Wow! I am quite surprised. I use a Macbook running Snow Leopard, fully up-to-date software, with Safari. I don't (yet) have any after market fonts installed. And yet "Your browser fingerprint appears to be unique among the 47,390 tested so far." That is creepy.
Who is using this type of profiling as an alternative to cookies and other techniques? I would love to see some examples.
Apparently I have a unique browser fingerprint as well. With so many different plugin and font combinations, I think that there are bound to be quite a few uniques.
Mine is unique too. Only 7 other people at the time of my test had the same plugin profile, and nobody had the same exact fonts (only thing I've knowingly added are MS fonts and ProggyCleanTTSZ).
If you keep refreshing, you can watch the numbers change. (If not, try disallowing cookies first; then Javascript second.) This leads me to think that, since the numbers are shrinking slowly (12.5 bits... 12.1 bits... 11.8 bits...), it means that: of the full collection of data that your browser is sending, only __ bits actually makes you unique. Meaning to say, some of the data is common to others, so isn't useful for distinguishing you from them.
I, too, am a unique snowflake. Unique among 52,301.
But here's a surprise. My UserAgent string is for the version of Firefox distributed three weeks ago as a security patch to Ubuntu Linux 9.10. One in 45.01 browsers has that exact rev. of Firefox.
So over 2% of EFF visitors are running this exact version of Firefox and Ubuntu Linux? That's much more popular than expected.
Impressive idea for fingerprinting a user, especially along the font/plugin vector.
Looking at just Java plugins, and the number of releases, you could also in theory age a browser, on how long it's been operational on how far back in versions of a plugin the browser maintains.
Fascinating. It's hard to believe that my Safari setup has a lot of entropy in the plugins, since I don't have anything special installed there, just Click2Flash and Silverlight. My system fonts, though, are more unique. Not many people have Macs with Consolas installed on them.
This can't be right. According to that site, my HTTP_ACCEPT header of "text/html, / UTF-8,* gzip,deflate en-au,en-us;q=0.7,en;q=0.3" is unique. Uh .. is it? Looks fairly standard to me?
System fonts are a very telling fingerprint, though. I tried the test on two browsers; the first time it said I was one in ~60k, the second time was one in ~30k. So it is working.

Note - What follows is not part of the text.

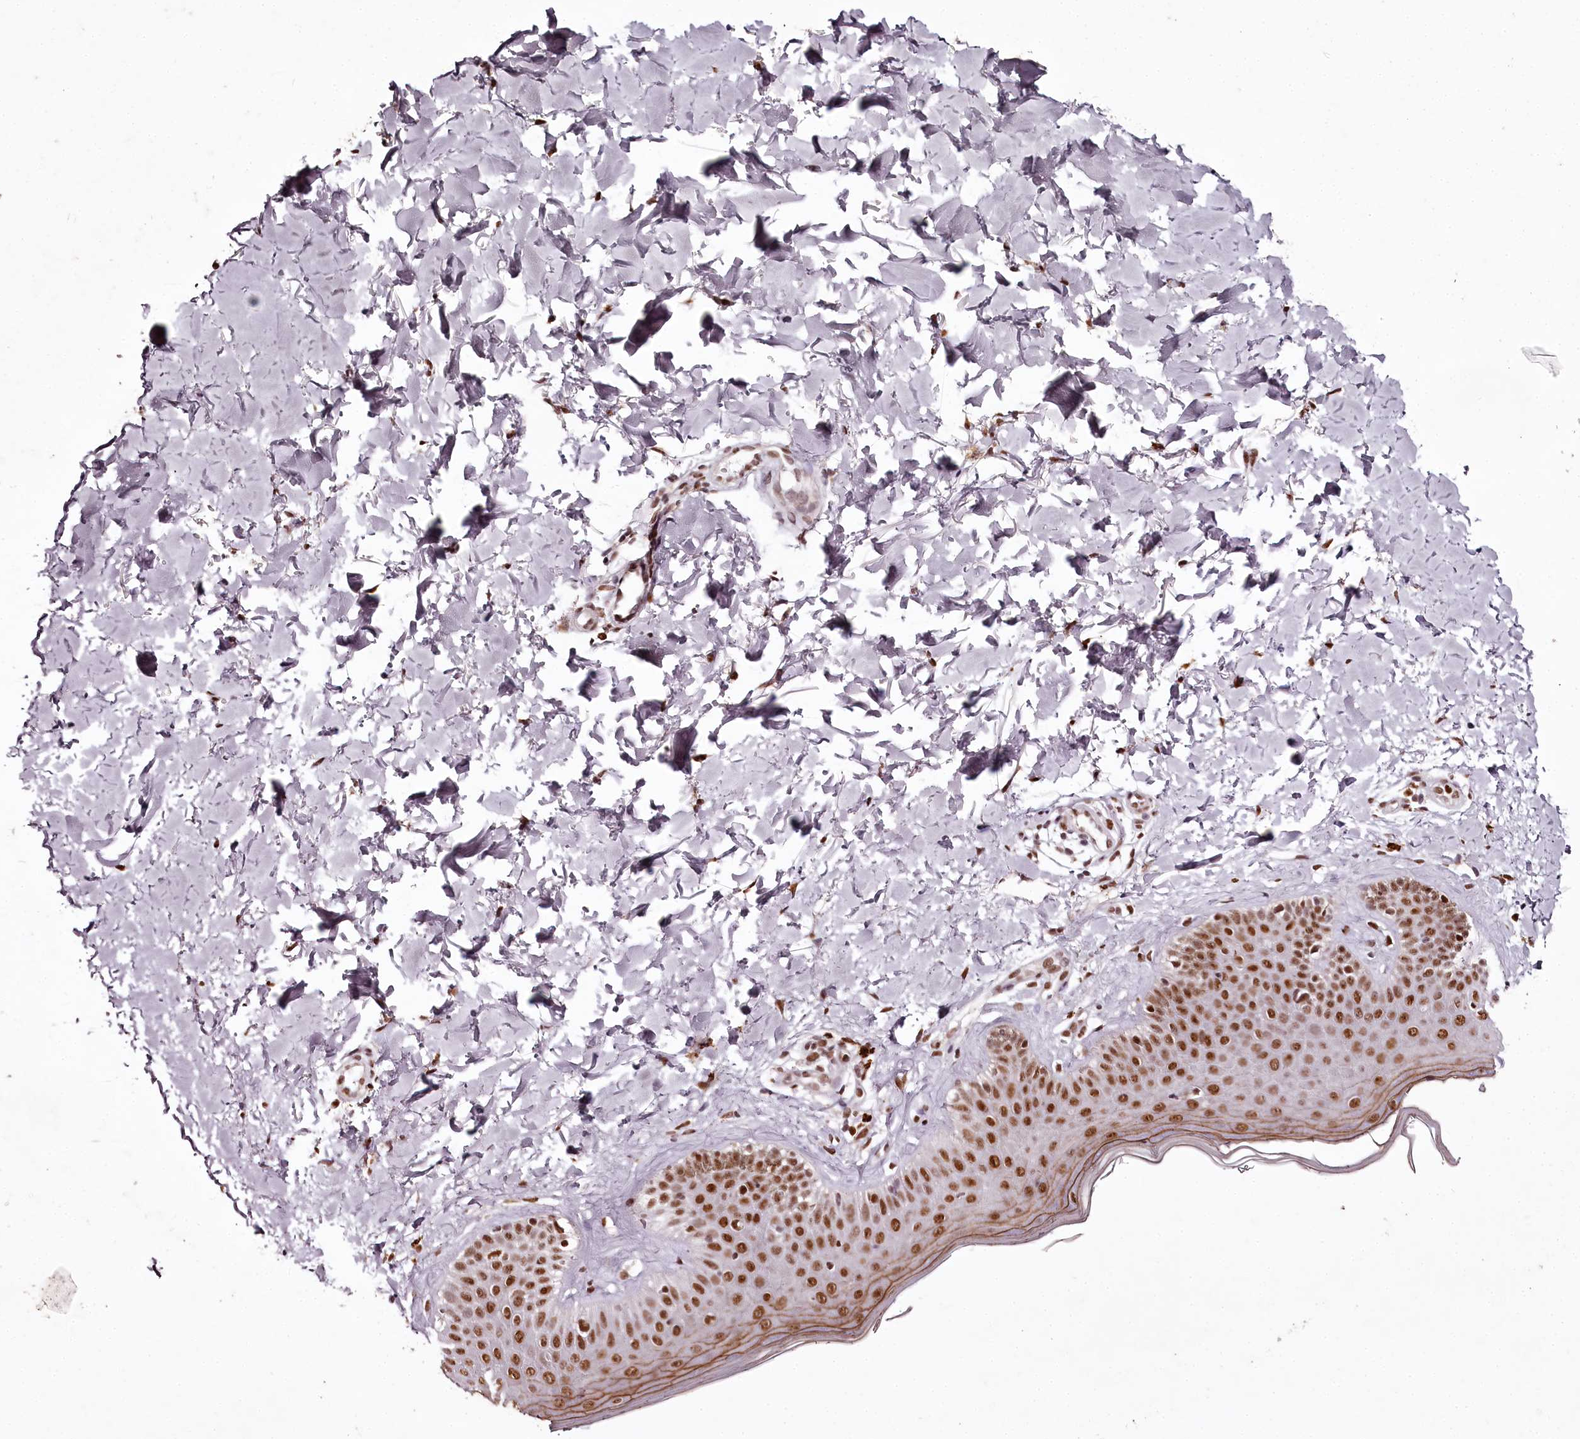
{"staining": {"intensity": "strong", "quantity": ">75%", "location": "nuclear"}, "tissue": "skin", "cell_type": "Fibroblasts", "image_type": "normal", "snomed": [{"axis": "morphology", "description": "Normal tissue, NOS"}, {"axis": "topography", "description": "Skin"}], "caption": "High-power microscopy captured an immunohistochemistry photomicrograph of normal skin, revealing strong nuclear staining in about >75% of fibroblasts. Using DAB (3,3'-diaminobenzidine) (brown) and hematoxylin (blue) stains, captured at high magnification using brightfield microscopy.", "gene": "PSPC1", "patient": {"sex": "male", "age": 52}}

Yeah, but I haven't changed them? Maybe FF is doing something weird since it's the US english firefox running on an Australian English user account but I wouldn't have thought I'm the only person in the world doing that. I suppose it's possible I'm the first to visit that page, though. 60k people isn't much really.

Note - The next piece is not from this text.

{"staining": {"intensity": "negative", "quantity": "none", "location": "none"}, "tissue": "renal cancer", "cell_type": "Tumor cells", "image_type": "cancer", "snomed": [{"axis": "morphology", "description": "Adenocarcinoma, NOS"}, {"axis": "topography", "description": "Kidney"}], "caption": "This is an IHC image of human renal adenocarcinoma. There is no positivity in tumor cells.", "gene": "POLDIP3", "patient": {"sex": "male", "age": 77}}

So, it looks like you can get fairly close to unique identification (at least so far), by paying attention to system fonts. I actually find it a bit hard to believe that I'm the only one out of 59,132 with this set of system fonts.
I was puzzled by that too, but when I deleted the cookie from panopticlick.eff.org it no longer claimed I was unique among 60-some thousand, but among half that number.
After some thought, this sort of seems like it's missing the point.
What I'm curious about is what the current state of cookie and user click stream sharing among analytics/advertising companies is. What proportion of my browsing history is known to any given company, and what proportion given collusion? Are there any studies on this?
Those fingerprints are mostly based on information that your browser gives out voluntarily for no good reason (the server doesn't need to know your fonts, screen resolution, plugins or user-agent).
Thus an easy workaround would be to use a plugin that randomizes all this, which turns your one unique identity into many unique identities.
user-agent is most definitely needed. My server gives different content depending on which kind of client accesses the page and I certainly don't want to do that in javascript.
38 comments
[ 4.2 ms ] story [ 55.1 ms ] threadWho is using this type of profiling as an alternative to cookies and other techniques? I would love to see some examples.
Kind of terrifying, really.
Creepy that sites can query this info so easily, though I suppose I shouldn't be surprised.
"Your browser fingerprint appears to be unique among the 48,820 tested so far."
"Currently, we estimate that your browser has a fingerprint that conveys at least 15.58 bits of identifying information."
Some formulae and explanation over here: https://www.eff.org/deeplinks/2010/01/primer-information-the...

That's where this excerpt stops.